● **Document passage**

Jack Coggle MBE is celebrating his birthday, this was what his family said:

Dad was born in Rochester in March 1920, the youngest of four children. He attended the local mechanical school for boys, where it was expected they would go on to work as engineers in the docks. Dad had seen flying boats landing on the Medway and fell in love with planes. So in 1935, he was the only boy from the school to sit the entrance exam to Halton, RAF apprentice school, from which he graduated in 1938.

During the war he was stationed in Scotland, Iceland and Northern Ireland providing technical support to planes protecting shipping convoys in the North Sea and North Atlantic. In 1940 he was posted to Cosford near Wolverhampton, where he met our mother, Anne Nora Coggles, they married in 1942.

After the war, the birth of four children and postings to Norfolk and Germany, the family arrived in Wiltshire in 1961, when dad was posted to RAF Hullavington in Wiltshire.

After years of moving, they decided that Wiltshire was where they wanted to settle and they bought a house in Chippenham.

In 1965, dad volunteered on a British Antarctic Survey expedition to the Antarctic. He was to work as an engineer servicing the planes the scientists would use. He was gone for 20 months. These were the days before flights to the Antarctic, high-tech expedition clothing, the internet and sophisticated building materials. He spent one winter at the base on Deception Island. The hut was wooden, ice was thawed for water and huskies used for hauling. The only way to communicate was by post and that took weeks. During the winter months when the base was inaccessible they received radio messages from family about once a month. While there he constructed a plane, a Pilatus Porter, from a kit, that was transported on the same boat that took him to the Antarctic.

On his return he was posted to South Wales, he worked away and only came home on the weekends. In 1971 he was posted to Germany again and it was when he was there that his squadron leader put him forward to receive an MBE for his long service and his expedition to the Antarctic.

In the mid-seventies, they returned from Germany and he retired from the RAF after 40 years.

He continued working as a civil servant. During this time mum and dad established themselves in the community. They were both active members of St Mary`s catholic church and various other community organisations. Dad gave talks about his Antarctic experience at educational and community groups. They also travelled, visiting our brother in Australia several times. They attended several University of the Third Age classes.

The family had dispersed but met together when we could. Mum died in 2010 and in 2015, after a fall Dad went into The Priory Care home.

We had planned a big party for his 100th birthday; about 70 family and friends, old and new, were due to attend, including members of the group who had been with him in the Antarctic. Unfortunately, because of Covid-19, we had to cancel and in the end we were only able to be with him virtually. The care home did a brilliant job giving him a great day, including us as much as possible. We look forward to celebrating together soon.

● **What you are asked to do**
Copy out the part of the birthday tribute that opens with "He continued working" and closes with "Third Age classes.", replacing "civil servant" with "government employee". The records have nothing to do with this exercise.

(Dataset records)
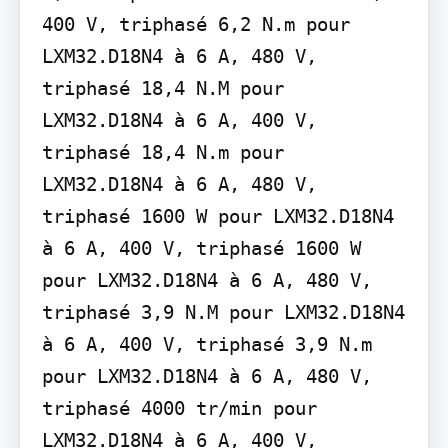
400 V, triphasé 6,2 N.m pour 
LXM32.D18N4 à 6 A, 480 V, 
triphasé 18,4 N.M pour 
LXM32.D18N4 à 6 A, 400 V, 
triphasé 18,4 N.m pour 
LXM32.D18N4 à 6 A, 480 V, 
triphasé 1600 W pour LXM32.D18N4 
à 6 A, 400 V, triphasé 1600 W 
pour LXM32.D18N4 à 6 A, 480 V, 
triphasé 3,9 N.M pour LXM32.D18N4 
à 6 A, 400 V, triphasé 3,9 N.m 
pour LXM32.D18N4 à 6 A, 480 V, 
triphasé 4000 tr/min pour 
LXM32.D18N4 à 6 A, 400 V,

● **Response to the task**
He continued working as a government employee. During this time mum and dad established themselves in the community. They were both active members of St Mary`s catholic church and various other community organisations. Dad gave talks about his Antarctic experience at educational and community groups. They also travelled, visiting our brother in Australia several times. They attended several University of the Third Age classes.